Peter Fellner, the executive chairman, said: "The loan was very much at the front, middle and back of the market's mind. That's gone and we will end up with a cash life that is better than many other companies. It's true that it makes the company very much more attractive, but we're really not setting out to be bought; we're setting the company up for a long life."

Vernalis said that the restructuring would leave it with enough cash for two years. Its shares closed up 1.03p at 8.35p, valuing the business at £27.4 million. "The strategic restructuring will enable the company to focus upon its innovative discovery programmes and progress its development programmes to the point at which they can be partnered," Vernalis said in a statement. "The headcount reductions ... will be larger in corporate and other areas than in research and development, where it is planned to retain a critical mass that will ensure that Vernalis' ongoing programmes are effectively pursued and remain fully competitive."

Analysts said that the restructuring paved the way for Vernalis to be bought. Sam Fazeli, senior research analyst at Piper Jaffray, said: "Looking at Vernalis, you now see a company where the CEO has left and where they've got rid of the Sword of Damocles hanging over their head by restructuring and giving themselves a long cash life. The company is very cheap and people aren't blind to that.

"There are also quite a lot of companies going into this downturn with sizeable cash balances, like Vectura, Protherics, Antisoma, BTG, Biocompatibles."

jwoolley
21/2/2008
09:08
Big write in Times today as possible take over target after the update yesterday
joeblogg1000
20/2/2008
20:33
Shawn Manning at Landsbanki maintained his 'Hold' stance on the stock and as
the market opened he predicted that the announcement would be well received by
investors.
House broker Piper Jaffray kept its 'Buy' rating and and 31 pence price
target.
In an interview with Thomson Financial following the announcement, Vernalis'
executive chairman Peter Fellner said the company had enough cash to last for a
minimum of two years, and that it had plans to sell off further assets to extend
the company's cash life.

quraishim
20/2/2008
17:30
Forgot about that one.
filbert3
20/2/2008
15:36
Vavesca - for gauchers disease and some other genetic disorders. I think it had a name change after it wasn't approved the first time.
dr biotech
20/2/2008
15:00
What products did OGS get to market? - can't remember any myself

(Acambis only managed it after they had already failed having spend vast sums and destroyed great shareholder value as Peptide Therapeutics - biodefence is also not a sustainable revenue stream either, more of a 'grant' type funding in my view, although admittedly a big grant)

filbert3
20/2/2008
14:44
Dr. Biotech - agree about those three actually getting something to market but did they show a decent return on the capital invested? CAT were around from the year dot and had countless rounds of finance before they were finally bought out - I very much doubt that a DCF analysis would produce an IRR of more than a few %.

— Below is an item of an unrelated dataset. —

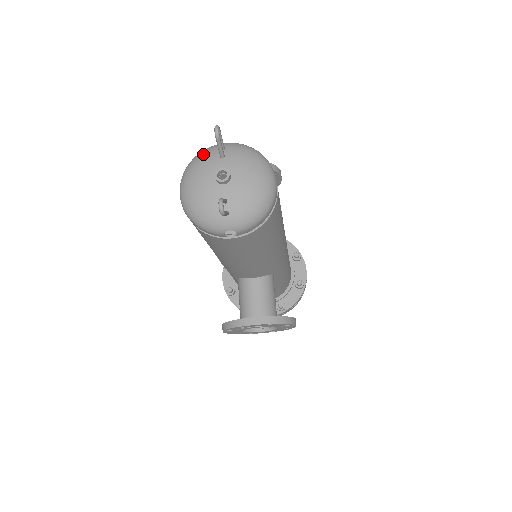
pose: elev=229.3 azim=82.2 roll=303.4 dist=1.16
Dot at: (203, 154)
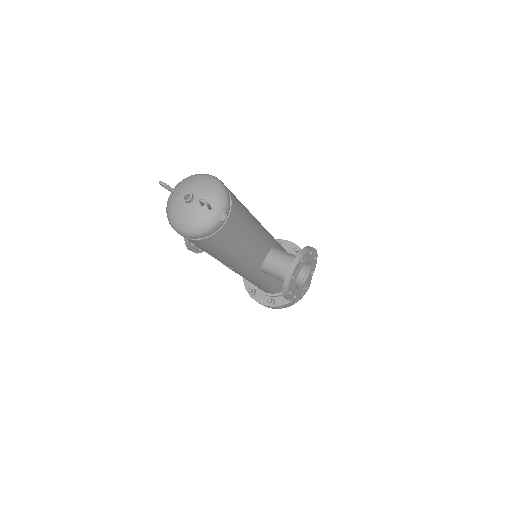
Dot at: (168, 206)
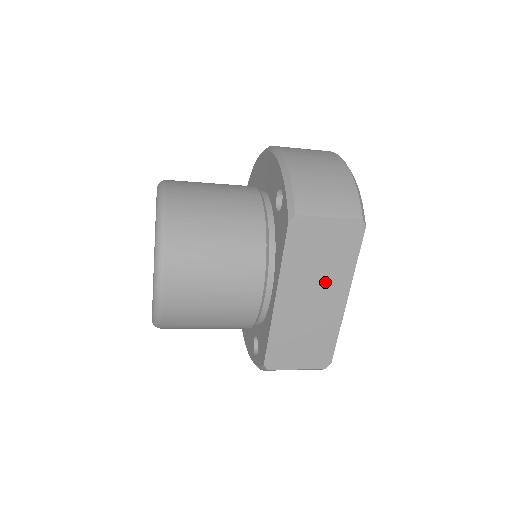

I used to work in the industry (as i guess so do/did you from you username!) but now i'm a full time investor i won't trust any of my money to it for more than a short-term punt. The industry's track investment track record is abysmal IMO - certainly not somewhere i'm prepared to invest in management growing a business over say 3-5 years.

spacecowboy3
20/2/2008
14:10
Acambis and CAT have done OK as did Oxford Glycosciences - all 3 got a product to market. Chiroscience I would say were moderately successful too at the time of their merger.

More dogs than racehorses certainly, but some made it.

dr biotech
20/2/2008
10:51
Yep held a few of those stinkers. Tax loses most of them now.